Ransomware continues to be a significant threat to organizations of all sizes. Victims of an attack are denied access to their data. Many times, files are encrypted, and a ransom is demanded to restore access. If hit, the best-case scenario is that you have clean backups to restore your systems and can avoid paying the ransom. However, downtime is often more detrimental than ransom costs. Recovery is expensive, and there is a significant cost in system downtime, emergency response, and reputation damage.
Ransomware continues to evolve, and more sophisticated variants are being introduced all the time, offering better encryption and new features. Detecting a ransomware attack before encryption begins is difficult. However, if you know what to look for, it is possible to identify an infection before encryption even starts.
Stages of a Ransomware Attack
In order to understand what to look for, we must first understand the stages of typical ransomware attack.
Stage 1: Campaign
There are a variety of delivery channels for ransomware, but a phishing email is the most popular. Say you receive an email from an online retailer, stating that you were overcharged and are due a refund. You absentmindedly click the link, without noticing that the URL is a little off or the typos the message contains, and BAM! The ransomware attack in underway.
Stage 2: Infection
In this stage the malicious code is downloaded and code execution begins. At this point your system has been infected with ransomware, however none of your files are encrypted yet. Encryption is a reversible mathematical calculation that is a rather high CPU intensive task. In a typical ransomware attack, It doesn’t occur immediately because it takes time for the malware to determine the scope of data to encrypt.
It's important to note that at this point, all your automated detection controls have failed.
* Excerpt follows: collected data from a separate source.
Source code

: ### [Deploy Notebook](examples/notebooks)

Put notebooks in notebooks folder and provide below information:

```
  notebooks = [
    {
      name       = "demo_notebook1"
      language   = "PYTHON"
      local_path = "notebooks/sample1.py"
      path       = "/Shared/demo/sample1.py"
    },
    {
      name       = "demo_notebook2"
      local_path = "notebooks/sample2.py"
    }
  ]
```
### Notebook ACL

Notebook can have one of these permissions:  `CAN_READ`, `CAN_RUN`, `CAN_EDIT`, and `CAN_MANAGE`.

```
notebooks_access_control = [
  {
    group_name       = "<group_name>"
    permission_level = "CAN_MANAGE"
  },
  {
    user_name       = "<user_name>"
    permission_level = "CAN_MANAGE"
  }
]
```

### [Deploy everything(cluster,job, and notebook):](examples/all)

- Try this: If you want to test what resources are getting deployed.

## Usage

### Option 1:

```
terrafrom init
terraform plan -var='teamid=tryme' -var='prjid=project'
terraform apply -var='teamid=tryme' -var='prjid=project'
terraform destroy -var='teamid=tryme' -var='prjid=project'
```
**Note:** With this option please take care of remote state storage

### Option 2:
Your firewall, proxy, antivirus solution, and intrusion detection system have all allowed the traffic.
Stage 3: Staging
At this stage the malicious code ensures connectivity with its command and control (C2) server. A C2 server is controlled by the attacker and is typically used to send commands to the compromised system. However, with ransomware, the primary C2 communications is to obtain the encryption key. At this point, various systems changes are made, and persistence is established. The attacker now “owns” the system.
Stage 4: Scanning
Here is when things start to slow down a little bit. First the malware scans your local computer to find files to encrypt. This can take seconds to minutes. It also scans for data stored in the cloud, which is synced via folders and appears as local data. Then it looks for file shares. This can take hours depending on how many shares you have on your network. The goal is to investigate what data is available and determine which level of permissions the compromised user has (e.g., list, write, delete).
Stage 5: Encryption
Once all data is inventoried, encryption begins. Local file encryption can occur in minutes; however, network file encryption can take many hours. This is because in most ransomware attacks, data on network file shares are copied down and encrypted locally. Then the encrypted files must be uploaded and the original files deleted. This process gives you some time. Say you've got a 25 GB file share. It's going to take the local computer a while to encrypt that data and then push it back up.
State 6: Pay Day
Once you’ve reached this stage, your data is gone, and the attacker is demanding payment. And you are now in recovery mode.
Detecting a Ransomware Infection
The number of successful ransomware attacks continues to grow, and it’s time to take a proactive stance to detect them. Automated systems just don’t work because it’s easy for hackers to create unique code that gets through undetected. You can’t sit back and wait for an automated alert to let you know you’ve been breached. You need to actively seek out potentially malicious behavior on your network.
Threat hunting is a proven methodology for identifying ransomware, so the threat can be contained before encryption begins. A threat hunter analyzes network traffic and endpoint activity looking for indicators of compromise. In the case of most malware, including ransomware, a persistence mechanism is the best clue.
To be successful, all malware must persist. Hackers need their malware to survive a reboot, so they can remain in control. As we noted earlier, during a ransomware attack, persistence is established relatively early in the attack timeline. In most cases, this give you time to detect the infection, and stop it before any damage is done.
Using threat hunting techniques, analysts can find and analyze all unique or suspicious persistence mechanisms on a device.